Having met each other through the forever-challenging New York music scene, the members of Thieves and Villains were joined together in early 2007 not only by fate, but also by a shared goal of writing heartfelt, timeless music. Lead vocalist/guitarist Sergio Otaegui found a musical soulmate in guitarist/vocalist Chris Pennings. The two are matched perfectly by Jimmi Kane on Drums and Justin Speca on bass. Having an a average age of 20-years-old, fans and critics alike are continuously amazed by the fluidity of their songs and their mature, yet delightfully entertaining pop sensibility. The name Thieves and Villains was chosen not because they are inherently bad people. In fact, quite the opposite is true. “We never want to do anything sketchy to get ahead in life. We called our collective band “thieves” and “villains,” so that in “real life” we actually wouldn’t have to be,” says vocalist Sergio Otaegui.
Thieves and Villains realized that their talents could only take them so far and knew that it was time to roll up their proverbial sleeves and get to work. And work they did. In less than a year, the band began attracting national attention.

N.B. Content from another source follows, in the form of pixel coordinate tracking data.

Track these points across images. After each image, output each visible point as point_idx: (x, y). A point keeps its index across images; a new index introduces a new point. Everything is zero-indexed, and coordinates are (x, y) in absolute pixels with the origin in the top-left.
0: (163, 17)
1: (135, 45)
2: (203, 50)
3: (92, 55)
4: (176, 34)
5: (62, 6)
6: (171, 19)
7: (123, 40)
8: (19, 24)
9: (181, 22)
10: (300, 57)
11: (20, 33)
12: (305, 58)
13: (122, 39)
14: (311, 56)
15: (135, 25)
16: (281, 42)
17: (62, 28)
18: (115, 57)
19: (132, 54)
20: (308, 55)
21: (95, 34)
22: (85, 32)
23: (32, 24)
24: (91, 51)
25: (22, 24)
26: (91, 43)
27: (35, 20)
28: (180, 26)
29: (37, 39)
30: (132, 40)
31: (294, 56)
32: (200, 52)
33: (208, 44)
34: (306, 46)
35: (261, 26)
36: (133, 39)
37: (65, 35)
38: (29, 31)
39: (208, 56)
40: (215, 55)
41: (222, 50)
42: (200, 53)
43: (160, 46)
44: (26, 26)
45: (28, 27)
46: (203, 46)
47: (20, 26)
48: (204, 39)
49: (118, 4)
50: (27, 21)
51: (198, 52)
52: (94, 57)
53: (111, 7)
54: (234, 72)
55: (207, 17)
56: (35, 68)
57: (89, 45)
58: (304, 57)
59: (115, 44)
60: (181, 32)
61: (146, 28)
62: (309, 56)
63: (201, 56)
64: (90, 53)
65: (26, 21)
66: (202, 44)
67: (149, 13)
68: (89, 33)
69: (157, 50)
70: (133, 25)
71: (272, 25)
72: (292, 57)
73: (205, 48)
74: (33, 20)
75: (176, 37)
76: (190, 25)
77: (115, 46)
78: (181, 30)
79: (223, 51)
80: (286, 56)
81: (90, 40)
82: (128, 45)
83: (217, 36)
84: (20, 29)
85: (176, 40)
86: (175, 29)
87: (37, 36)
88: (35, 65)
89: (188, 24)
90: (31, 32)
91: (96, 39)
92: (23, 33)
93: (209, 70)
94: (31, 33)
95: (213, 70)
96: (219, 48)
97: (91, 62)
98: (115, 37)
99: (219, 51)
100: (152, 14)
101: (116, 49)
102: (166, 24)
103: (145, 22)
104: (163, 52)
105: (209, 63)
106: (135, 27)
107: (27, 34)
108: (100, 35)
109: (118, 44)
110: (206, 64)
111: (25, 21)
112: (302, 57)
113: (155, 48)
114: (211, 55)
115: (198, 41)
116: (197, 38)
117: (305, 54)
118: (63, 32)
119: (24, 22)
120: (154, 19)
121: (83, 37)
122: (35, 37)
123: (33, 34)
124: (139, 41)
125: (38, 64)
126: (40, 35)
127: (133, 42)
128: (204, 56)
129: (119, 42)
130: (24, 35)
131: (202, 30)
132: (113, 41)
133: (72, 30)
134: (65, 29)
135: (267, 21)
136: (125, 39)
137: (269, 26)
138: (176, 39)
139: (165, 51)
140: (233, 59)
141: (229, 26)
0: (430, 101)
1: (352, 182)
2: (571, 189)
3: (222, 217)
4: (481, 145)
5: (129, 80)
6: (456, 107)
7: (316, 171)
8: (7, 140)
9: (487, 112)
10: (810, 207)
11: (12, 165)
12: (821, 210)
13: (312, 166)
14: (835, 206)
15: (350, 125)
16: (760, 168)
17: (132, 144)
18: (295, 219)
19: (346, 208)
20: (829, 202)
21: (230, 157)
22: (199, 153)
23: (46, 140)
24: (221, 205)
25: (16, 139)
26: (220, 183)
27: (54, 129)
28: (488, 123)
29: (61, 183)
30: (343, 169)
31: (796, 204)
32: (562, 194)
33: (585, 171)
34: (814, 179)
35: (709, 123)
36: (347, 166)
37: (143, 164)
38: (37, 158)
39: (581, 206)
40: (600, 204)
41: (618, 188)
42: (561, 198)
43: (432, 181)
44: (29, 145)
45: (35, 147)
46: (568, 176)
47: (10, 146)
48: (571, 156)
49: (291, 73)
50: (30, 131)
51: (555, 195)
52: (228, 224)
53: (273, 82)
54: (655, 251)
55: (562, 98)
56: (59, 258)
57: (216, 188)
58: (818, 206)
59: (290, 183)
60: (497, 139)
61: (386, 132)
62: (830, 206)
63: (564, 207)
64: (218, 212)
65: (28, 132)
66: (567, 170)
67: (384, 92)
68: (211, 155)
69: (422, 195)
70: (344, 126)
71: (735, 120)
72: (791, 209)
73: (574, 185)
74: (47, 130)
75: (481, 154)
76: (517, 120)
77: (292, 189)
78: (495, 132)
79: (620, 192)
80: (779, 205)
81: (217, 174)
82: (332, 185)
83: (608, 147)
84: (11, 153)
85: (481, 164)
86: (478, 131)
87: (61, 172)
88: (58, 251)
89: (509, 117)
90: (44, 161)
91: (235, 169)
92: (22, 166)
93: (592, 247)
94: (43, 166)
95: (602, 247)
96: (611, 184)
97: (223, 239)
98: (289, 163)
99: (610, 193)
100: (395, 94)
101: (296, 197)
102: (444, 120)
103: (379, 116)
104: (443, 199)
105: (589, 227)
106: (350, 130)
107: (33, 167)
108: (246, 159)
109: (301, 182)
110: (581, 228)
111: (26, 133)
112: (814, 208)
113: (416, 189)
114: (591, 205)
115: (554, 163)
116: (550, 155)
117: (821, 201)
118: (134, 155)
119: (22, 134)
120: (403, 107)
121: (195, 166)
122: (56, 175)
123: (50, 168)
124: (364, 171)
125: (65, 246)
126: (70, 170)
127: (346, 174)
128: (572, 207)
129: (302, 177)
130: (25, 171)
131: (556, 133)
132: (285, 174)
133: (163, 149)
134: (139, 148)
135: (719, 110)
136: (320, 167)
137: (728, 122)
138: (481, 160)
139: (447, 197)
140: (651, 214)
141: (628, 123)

Sharing the stage with such acts as The Hush Sound, Mayday Parade, Between the Trees and more, they booked two full U.S. tours without the help of a booking agent, perfected their live show with several east coast runs, appeared on 3 weeks of the 2007 Vans Warped Tour, and all the while kept growing, writing and adapting. Victory Records took notice in late 2007 and offered them a contract in February 2008. In order to create the masterpiece that is Movement, the band moved into a lake house in upstate New York during April 2008. The setting (and the daily soundtrack of universally agreed-upon inspiring, yet diverse artists ranging from Third Eye Blind to Kanye West to Explosions in the Sky to Stevie Wonder and more) allowed them to maximize their already impeccable creativity and impressive work ethic. The result? A record worthy of skipping out on a much dreaded “genre label.” “We feel that once people hear this record, they will have a hard time pigeon-holing us to any one genre,” noted Otaegui. We just aimed to write heartfelt songs with honest lyrics, interesting music and enjoyable melodies.”
Produced by Paul Leavitt (All Time Low, Senses Fail, Circa Survive), Movement documents what the band describes as the “best and worst” time of its life. The album was given its moniker because every track addresses the endearing concept of growth and making valuable contributions to the world on both a personal and mass level.
As Sergio notes: “This record is OUR contribution to the world, it’s OUR movement, and we hope that it helps inspire others to create theirs.”